The NCQA rankings reflect initiatives between UPMC and its providers that promote high-quality care at lower costs. “We believe here that our providers drive this,” Walsh says. UPMC is currently reforming its physician incentive program for primary care. Within the next two or three years, the plan will expand shared and fixed savings models as it reduces reimbursements for fee-for-service payments.
UPMC is able to pursue goals like payment reform because of strong relationships with its mixed network of physicians. “Our approach to our network is supportive,” Walsh says. UPMC’s physician account executives (PAEs) serve as direct liaisons, and meet providers where they are.
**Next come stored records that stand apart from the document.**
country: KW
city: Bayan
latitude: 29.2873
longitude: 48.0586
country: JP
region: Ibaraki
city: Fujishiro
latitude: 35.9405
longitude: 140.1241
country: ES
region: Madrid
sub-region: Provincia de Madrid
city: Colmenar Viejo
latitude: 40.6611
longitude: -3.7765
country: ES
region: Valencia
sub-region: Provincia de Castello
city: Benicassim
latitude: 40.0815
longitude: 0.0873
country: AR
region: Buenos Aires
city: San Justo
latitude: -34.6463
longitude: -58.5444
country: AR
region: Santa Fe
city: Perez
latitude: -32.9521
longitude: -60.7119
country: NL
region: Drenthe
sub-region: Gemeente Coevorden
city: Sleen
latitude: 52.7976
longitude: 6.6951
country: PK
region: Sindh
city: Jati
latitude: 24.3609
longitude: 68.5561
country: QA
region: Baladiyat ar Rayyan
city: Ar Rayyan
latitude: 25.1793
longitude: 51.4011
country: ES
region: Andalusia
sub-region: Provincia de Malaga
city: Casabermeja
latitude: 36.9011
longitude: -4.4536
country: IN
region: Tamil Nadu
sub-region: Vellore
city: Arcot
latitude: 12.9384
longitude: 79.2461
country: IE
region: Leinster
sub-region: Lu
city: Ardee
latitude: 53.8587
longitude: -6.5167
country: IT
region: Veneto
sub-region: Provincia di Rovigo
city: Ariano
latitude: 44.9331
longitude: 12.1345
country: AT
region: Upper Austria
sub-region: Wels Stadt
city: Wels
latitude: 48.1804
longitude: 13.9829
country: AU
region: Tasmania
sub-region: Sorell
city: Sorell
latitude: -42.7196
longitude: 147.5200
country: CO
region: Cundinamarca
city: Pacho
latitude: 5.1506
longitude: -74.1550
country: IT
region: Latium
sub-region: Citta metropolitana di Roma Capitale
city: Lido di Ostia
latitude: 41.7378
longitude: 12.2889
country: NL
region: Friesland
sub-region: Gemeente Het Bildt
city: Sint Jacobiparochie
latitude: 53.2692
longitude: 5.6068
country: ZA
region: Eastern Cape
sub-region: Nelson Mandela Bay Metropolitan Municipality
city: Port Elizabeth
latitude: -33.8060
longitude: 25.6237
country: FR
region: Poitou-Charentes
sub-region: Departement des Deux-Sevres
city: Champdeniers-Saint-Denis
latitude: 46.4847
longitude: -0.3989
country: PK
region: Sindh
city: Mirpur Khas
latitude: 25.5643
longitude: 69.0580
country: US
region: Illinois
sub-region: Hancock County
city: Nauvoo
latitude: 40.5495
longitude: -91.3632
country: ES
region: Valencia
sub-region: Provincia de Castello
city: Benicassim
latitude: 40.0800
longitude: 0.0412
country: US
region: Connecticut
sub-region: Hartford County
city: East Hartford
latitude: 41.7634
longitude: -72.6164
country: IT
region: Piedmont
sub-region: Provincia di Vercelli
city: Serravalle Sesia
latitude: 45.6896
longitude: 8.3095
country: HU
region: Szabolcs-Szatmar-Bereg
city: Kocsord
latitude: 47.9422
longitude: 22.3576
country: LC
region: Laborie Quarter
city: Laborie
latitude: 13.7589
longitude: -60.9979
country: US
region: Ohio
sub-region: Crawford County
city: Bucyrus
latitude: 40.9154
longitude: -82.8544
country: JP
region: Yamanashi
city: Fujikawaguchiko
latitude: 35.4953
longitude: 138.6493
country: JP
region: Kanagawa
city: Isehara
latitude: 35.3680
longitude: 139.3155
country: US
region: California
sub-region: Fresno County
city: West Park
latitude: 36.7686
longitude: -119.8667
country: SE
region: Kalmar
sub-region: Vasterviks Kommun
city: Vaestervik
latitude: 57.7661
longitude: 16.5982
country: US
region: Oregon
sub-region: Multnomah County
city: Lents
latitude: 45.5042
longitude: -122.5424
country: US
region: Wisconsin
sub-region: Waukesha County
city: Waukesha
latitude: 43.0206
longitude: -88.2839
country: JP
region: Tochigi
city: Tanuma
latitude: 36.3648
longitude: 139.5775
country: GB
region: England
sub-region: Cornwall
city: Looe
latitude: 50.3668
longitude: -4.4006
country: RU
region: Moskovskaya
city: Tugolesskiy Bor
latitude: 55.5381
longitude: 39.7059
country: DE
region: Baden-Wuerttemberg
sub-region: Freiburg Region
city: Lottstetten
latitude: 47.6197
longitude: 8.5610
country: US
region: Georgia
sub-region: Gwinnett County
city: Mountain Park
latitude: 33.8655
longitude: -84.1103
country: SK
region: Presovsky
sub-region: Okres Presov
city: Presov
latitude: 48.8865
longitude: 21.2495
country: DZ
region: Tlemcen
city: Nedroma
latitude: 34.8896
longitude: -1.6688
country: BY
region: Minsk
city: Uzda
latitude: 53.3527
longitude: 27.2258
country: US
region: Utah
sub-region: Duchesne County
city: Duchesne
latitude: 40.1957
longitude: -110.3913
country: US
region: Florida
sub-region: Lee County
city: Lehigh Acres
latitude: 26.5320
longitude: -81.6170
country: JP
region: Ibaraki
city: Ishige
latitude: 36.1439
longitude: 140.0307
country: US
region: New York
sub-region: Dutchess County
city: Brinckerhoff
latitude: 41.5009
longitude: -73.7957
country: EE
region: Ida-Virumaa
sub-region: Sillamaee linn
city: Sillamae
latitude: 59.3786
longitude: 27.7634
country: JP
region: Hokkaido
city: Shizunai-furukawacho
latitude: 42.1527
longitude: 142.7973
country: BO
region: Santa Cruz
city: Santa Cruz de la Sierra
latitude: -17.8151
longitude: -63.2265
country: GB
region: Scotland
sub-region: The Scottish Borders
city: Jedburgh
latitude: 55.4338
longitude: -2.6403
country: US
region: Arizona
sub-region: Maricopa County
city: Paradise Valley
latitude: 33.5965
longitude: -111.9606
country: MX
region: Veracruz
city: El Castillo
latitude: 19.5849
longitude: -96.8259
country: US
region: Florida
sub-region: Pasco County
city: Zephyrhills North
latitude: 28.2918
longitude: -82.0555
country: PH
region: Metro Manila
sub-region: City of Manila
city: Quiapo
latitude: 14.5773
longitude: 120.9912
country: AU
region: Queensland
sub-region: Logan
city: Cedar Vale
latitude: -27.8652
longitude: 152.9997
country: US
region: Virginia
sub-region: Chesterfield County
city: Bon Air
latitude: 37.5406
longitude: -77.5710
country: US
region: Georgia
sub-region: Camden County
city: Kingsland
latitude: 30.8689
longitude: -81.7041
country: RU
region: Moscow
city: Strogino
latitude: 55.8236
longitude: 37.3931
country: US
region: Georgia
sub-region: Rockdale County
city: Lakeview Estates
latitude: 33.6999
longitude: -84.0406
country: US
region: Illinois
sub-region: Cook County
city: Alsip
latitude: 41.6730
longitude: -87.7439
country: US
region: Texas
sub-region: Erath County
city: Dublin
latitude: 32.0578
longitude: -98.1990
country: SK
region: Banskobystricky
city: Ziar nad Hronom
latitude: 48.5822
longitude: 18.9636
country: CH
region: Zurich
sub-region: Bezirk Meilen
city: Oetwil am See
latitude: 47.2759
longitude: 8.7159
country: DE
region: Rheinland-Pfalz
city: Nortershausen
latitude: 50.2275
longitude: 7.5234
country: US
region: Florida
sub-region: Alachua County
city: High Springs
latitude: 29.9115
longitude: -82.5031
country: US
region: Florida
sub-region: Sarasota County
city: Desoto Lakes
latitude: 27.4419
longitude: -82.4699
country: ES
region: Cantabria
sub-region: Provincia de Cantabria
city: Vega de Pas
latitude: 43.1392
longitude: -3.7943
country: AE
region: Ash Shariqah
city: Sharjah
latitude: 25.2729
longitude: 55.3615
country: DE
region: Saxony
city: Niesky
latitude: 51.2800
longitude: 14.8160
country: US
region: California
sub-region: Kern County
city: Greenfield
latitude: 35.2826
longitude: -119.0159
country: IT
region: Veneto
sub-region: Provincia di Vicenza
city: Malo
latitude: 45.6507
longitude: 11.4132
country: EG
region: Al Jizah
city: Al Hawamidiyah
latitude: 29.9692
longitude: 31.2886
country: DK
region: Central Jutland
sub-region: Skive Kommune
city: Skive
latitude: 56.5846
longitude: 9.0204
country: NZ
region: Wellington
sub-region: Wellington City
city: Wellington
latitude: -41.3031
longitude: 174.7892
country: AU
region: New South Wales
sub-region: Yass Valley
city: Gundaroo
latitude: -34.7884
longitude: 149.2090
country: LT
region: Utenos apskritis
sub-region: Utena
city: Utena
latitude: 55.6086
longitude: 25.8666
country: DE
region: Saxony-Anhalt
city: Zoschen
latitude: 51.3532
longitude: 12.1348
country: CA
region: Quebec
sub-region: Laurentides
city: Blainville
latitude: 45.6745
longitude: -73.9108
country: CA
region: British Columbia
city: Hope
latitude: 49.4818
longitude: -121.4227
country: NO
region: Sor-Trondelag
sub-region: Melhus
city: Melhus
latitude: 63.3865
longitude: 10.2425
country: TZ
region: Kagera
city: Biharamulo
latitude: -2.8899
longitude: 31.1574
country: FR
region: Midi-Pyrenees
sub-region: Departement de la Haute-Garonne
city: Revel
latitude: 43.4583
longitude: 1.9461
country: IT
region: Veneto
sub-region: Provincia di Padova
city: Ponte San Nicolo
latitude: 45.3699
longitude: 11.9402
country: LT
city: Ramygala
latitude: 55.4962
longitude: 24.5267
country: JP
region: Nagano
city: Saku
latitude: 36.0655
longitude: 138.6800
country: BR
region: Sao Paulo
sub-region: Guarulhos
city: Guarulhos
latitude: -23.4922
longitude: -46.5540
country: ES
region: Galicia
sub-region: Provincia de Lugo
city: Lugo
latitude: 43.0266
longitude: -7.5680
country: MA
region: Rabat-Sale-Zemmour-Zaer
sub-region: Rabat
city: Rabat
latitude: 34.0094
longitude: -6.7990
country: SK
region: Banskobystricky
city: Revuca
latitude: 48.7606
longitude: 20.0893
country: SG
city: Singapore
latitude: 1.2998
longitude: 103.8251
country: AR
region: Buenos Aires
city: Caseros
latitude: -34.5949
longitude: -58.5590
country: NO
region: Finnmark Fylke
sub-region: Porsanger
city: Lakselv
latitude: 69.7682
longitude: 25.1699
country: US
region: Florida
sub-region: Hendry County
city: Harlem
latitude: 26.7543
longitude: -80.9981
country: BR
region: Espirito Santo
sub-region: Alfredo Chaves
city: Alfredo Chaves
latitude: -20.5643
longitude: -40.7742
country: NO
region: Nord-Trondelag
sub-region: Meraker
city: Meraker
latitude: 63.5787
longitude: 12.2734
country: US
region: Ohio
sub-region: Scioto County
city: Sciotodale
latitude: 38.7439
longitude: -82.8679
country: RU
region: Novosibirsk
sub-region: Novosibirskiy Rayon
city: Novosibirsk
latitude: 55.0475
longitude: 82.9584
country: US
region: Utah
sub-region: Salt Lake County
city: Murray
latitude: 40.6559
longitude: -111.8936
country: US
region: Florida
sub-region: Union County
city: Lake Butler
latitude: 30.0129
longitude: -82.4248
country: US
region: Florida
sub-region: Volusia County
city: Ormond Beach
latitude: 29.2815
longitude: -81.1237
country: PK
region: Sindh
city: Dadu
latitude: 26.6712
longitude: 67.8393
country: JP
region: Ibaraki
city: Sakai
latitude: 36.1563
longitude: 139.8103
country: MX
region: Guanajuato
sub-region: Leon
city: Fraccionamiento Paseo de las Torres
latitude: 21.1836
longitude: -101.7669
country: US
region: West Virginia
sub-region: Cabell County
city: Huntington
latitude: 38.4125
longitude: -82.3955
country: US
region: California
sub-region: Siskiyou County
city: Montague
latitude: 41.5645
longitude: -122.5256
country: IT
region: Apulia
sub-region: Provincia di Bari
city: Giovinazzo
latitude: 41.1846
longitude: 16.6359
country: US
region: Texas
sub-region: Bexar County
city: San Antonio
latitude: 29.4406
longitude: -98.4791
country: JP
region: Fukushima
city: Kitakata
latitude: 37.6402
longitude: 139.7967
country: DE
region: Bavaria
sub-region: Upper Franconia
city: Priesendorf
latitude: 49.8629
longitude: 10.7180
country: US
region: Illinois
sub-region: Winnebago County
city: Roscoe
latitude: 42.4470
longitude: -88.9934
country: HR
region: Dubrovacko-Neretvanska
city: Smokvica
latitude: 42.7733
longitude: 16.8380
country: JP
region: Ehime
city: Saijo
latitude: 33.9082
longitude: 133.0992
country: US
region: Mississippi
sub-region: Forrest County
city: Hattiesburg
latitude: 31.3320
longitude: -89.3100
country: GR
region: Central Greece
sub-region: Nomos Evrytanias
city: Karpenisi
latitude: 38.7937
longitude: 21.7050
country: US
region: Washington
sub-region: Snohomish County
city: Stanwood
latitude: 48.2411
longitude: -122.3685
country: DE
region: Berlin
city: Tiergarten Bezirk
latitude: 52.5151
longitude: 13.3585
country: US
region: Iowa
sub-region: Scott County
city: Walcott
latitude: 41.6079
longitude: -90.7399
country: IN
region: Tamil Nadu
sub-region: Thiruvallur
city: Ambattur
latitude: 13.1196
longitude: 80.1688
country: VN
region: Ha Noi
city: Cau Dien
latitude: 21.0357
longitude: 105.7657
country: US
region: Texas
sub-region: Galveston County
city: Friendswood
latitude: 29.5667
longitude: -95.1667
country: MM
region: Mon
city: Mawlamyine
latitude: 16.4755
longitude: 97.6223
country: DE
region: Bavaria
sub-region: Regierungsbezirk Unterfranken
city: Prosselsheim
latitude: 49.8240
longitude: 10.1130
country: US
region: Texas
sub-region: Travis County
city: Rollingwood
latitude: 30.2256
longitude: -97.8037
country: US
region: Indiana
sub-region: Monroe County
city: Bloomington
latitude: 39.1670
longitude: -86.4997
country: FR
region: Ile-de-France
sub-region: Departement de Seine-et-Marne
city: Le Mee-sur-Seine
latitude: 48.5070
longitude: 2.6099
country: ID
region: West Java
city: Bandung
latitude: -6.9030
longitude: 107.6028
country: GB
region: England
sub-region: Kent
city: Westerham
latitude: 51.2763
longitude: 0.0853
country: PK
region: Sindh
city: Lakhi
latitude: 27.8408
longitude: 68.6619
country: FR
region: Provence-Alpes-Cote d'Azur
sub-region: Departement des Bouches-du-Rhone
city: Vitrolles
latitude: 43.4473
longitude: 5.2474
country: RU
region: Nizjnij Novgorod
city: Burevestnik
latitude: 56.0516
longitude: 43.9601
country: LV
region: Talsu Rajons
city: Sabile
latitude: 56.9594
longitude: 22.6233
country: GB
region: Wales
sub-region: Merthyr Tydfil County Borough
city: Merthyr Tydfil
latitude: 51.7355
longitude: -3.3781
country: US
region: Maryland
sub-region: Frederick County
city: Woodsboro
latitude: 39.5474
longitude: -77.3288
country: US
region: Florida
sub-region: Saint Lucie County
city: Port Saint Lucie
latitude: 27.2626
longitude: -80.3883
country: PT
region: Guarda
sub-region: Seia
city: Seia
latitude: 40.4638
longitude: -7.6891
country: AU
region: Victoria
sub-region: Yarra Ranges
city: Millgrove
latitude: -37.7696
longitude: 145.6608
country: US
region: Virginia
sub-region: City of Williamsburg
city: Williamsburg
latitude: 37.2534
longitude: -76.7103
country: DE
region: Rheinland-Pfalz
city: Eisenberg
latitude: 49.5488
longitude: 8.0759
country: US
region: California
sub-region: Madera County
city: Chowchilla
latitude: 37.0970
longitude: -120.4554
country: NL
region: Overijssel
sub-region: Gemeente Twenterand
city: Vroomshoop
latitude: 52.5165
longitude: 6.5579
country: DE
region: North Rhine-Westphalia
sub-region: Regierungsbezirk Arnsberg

Some large practices have thoroughly integrated electronic health record (EHR) systems, for example. Smaller ones have EHRs that are not yet integrated with UPMC, and some others still prefer paper records. “Providers tell us what they want and we support them in that need,” she says.
The same flow of communication enables population health management, which Walsh also credits for UPMC’s high quality ranking. UPMC offers tools and programs for weight loss, smoking cessation and encouraging other healthy habits that help members prevent chronic conditions down the line. “We make sure our physicians understand what programs are available to their patients,” she says.
UPMC leaders consider the health plan a facilitator of top-quality care, and the quality rankings follow. “We try to pull these two parties together to have care rendered. If HEDIS® went away tomorrow primary care providers would still be treating diabetics,” Walsh says.
“There’s no down time to this – ever.”